The conservator is a magician for the art enthusiasts who have resorted to their service. The process of restoration or conservation never ceases to amaze most of us. This work is tedious, scientific, aesthetic and extremely instinctive. However, in this complicated line of work there is a flow of process or a series of steps that a conservator follows to help the artwork reclaim its former glory.
It all begins with the conservator studying the work of art they would be handling to identify the artist, period, style associated to that period, painting techniques and the materials that were available to the artist in that era. It is this research and knowledge that helps the conservator identify the materials including the pigments, fabric or any other base that might have been used in the artwork giving them an idea to plan the process of restoration best suited to it.
The conservator then needs to figure out the true colors of the painting and to do so, they remove the painting from the frame and analyze the sliver of an area that is hidden beneath the edge of the frame. It is this particular area where the colors are clean and light, much nearer to the original appearance. The next step is to observe the artwork under ultraviolet light to discover any remnants of organic varnish which tends to create a greenish or bluish luminosity in such conditions. A small cleaning test with a swab dipped in solvents is conducted to remove any such remnants of varnish on the painting’s surface.
A series of such complicated and tedious processes are then carried out with the help of magnifying glasses, microscopes, and different lights to continue the process of restoration. It is imperative that each step and test conducted on the artwork is well documented through written notes and photographic evidence wherever needed.
Equipped with proper gear and immense patience and skill, the conservator cleans up the painting using solvents, while ensuring that there is no loss or abrasion in the pigment. This is a meticulous process that proceeds with painstaking accuracy and step by step procedures to remove the old layers of varnish and grime and reveal the real colors of the painting underneath.
The conservator’s training and experience is dedicated to the intent of bringing out the real beauty and colors of the painting while making sure that the chemicals do not cause and detrimental impact on the textile or pigments, as this kind of damage is simply irrevocable.

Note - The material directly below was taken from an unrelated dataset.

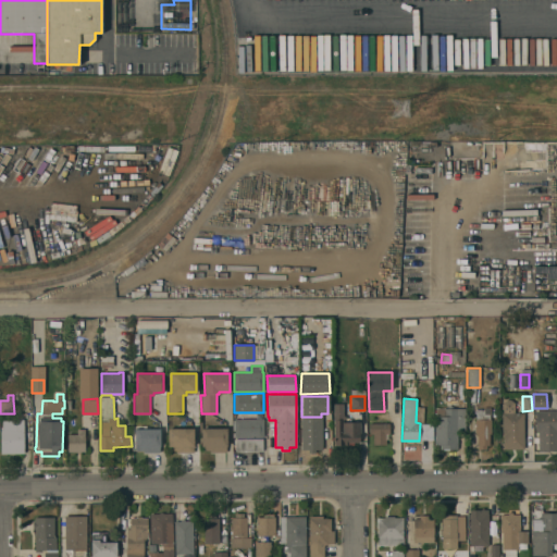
[(514,412),(523,412),(523,449),(503,449),(503,436),(502,436),(502,413),(503,413),(503,403),(506,400),(509,399),(514,403),(514,412)]
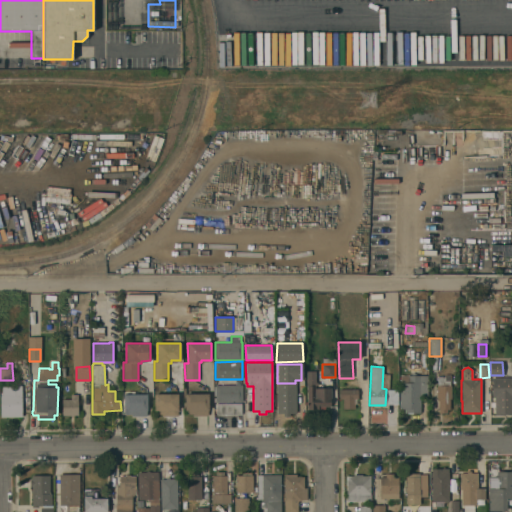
[(306,371),(315,371),(315,382),(317,382),(317,386),(315,386),(315,388),(331,387),(331,406),(325,406),(325,409),(307,409),(306,371)]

The conservator then applies his knowledge of materials and structure to gently take the painting off of the frame protect the front of the painting using wet paper and emulsion and then proceed with a surgeon like precision and tools to clean up deposits of grime and dirt that have settled on the back of the canvas.
The painting is then reframed in such a fashion, using such materials that they do not cause any irreversible changes in the painting or to the pigments. Once the painting is stretched and re-mounted on the frame the conservator then prepares to repaint the artwork.
An isolating varnish that is non-yellowing and entirely removable is then applied to the painting. This is done with the intent of separating the original painting from any layer of paint that might be applied on top of it to reinstate the painting to its former appearance. Dry pigments combined with a synthetic, non-yellowing medium is used to touch up the areas where there is paint loss taking care not to cause any changes in the areas that do not need it. Extreme care is taken to ensure that the same texture, color, and sheen of the surrounding areas is maintained in the work.
This intricate work is executed by the use of pointillist technique and once the process is over, the painting is then coated with a final layer of protective varnish.
The most important thing to keep in mind is that throughout this process of restoration and conservation, care must be taken to ensure that each process, material that is added and reinforcement of structure that is carried out, needs to be completely reversible to unearth the original in future.